There seems to be two philosophies among those that cannot carry a tune: those that know they suck and those that think they are the second coming of Clay Aiken.
So, are there people out there that are just naturally tone deaf? Even with proper training, can they learn to sing on key? Researchers at the University of Finance and Management in Warsaw and University of Montreal decided to get to the bottom of this. They asked more than 150 people to sing a very familiar song - like "Happy Birthday." Then they had another group sing a note after hearing it from an instrument.

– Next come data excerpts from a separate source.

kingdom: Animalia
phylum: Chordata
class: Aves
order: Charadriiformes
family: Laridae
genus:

What they found was pretty astonishing.
More than 90% could sing in tune. The identified two types of bad singers: those that are completely tone deaf. They sing terribly and can't discern the correct note they hear from an instrument. The other group can easily tell if a note is off key, but can't sing properly - they are tone mute.
Regardless of singing ability, there are tons of "artists" that have made it big in the music industry despite having terrible singing voices. Here are my personal top five:
5) J-Lo. She's gorgeous, she could dance, and her perfume was probably OK. But when she had to sing live with her hubby, Marc Anthony, it became obvious that she really cannot sing.
4) Tom Petty. How does a guy who sings like he's got a mouthful of everlasting gobstoppers sell so many albums? The dude has an awful voice. Why oh why did he sing at the last Superbowl?
3) Britney Spears. She's a trainwreck, and before K-Fed, she was so cute. Ever hear what she sounds live? It'll make your ears bleed.
2) Chris Martin of Coldplay. Many of you will disagree because they have a hot single on the Billboard Charts right now. But be objective and listen to his voice. He often sings in falsetto - and it's not very good. At other times, it sounds like his moaning in his sleep. What do you expect from a guy that thinks Amy Winehouse is the best singer in the world?
1) Bob Dylan. I've had sounds come out of my butt that sounded better than this guy's voice. I know he wrote powerful lyrics - I will not disagree. But he sounds like one of those hair clippers at the barbershop. Listening to his voice reminds me of the sound some kid in my 5th grade gym class made after his nuts got rocked from a line drive. He might be the voice of his generation, but his generation spent most of their days in an incoherent stupor.